__Exercise details__:
Copy each line of the entries that includes the word "Automated".

__Source data__:
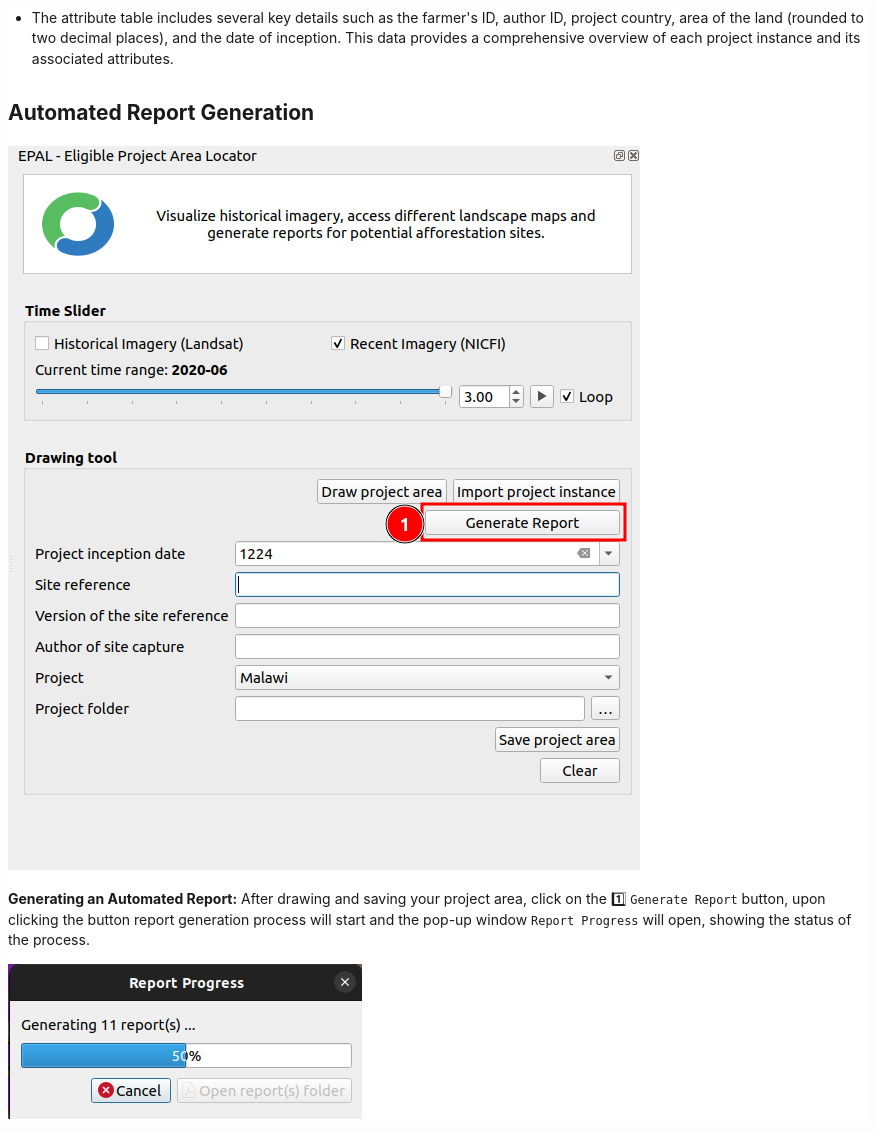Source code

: * The attribute table includes several key details such as the farmer's ID, author ID, project country, area of the land (rounded to two decimal places), and the date of inception. This data provides a comprehensive overview of each project instance and its associated attributes.

## Automated Report Generation

![Report](./img/gea-reforestation-tool-13.png)

**Generating an Automated Report:** After drawing and saving your project area, click on the 1️⃣ `Generate Report` button, upon clicking the button report generation process will start and the pop-up window `Report Progress` will open, showing the status of the process.

![Report Progress Dialog](./img/gea-reforestation-tool-21.png)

__Answer box__:
## Automated Report Generation
**Generating an Automated Report:** After drawing and saving your project area, click on the 1️⃣ `Generate Report` button, upon clicking the button report generation process will start and the pop-up window `Report Progress` will open, showing the status of the process.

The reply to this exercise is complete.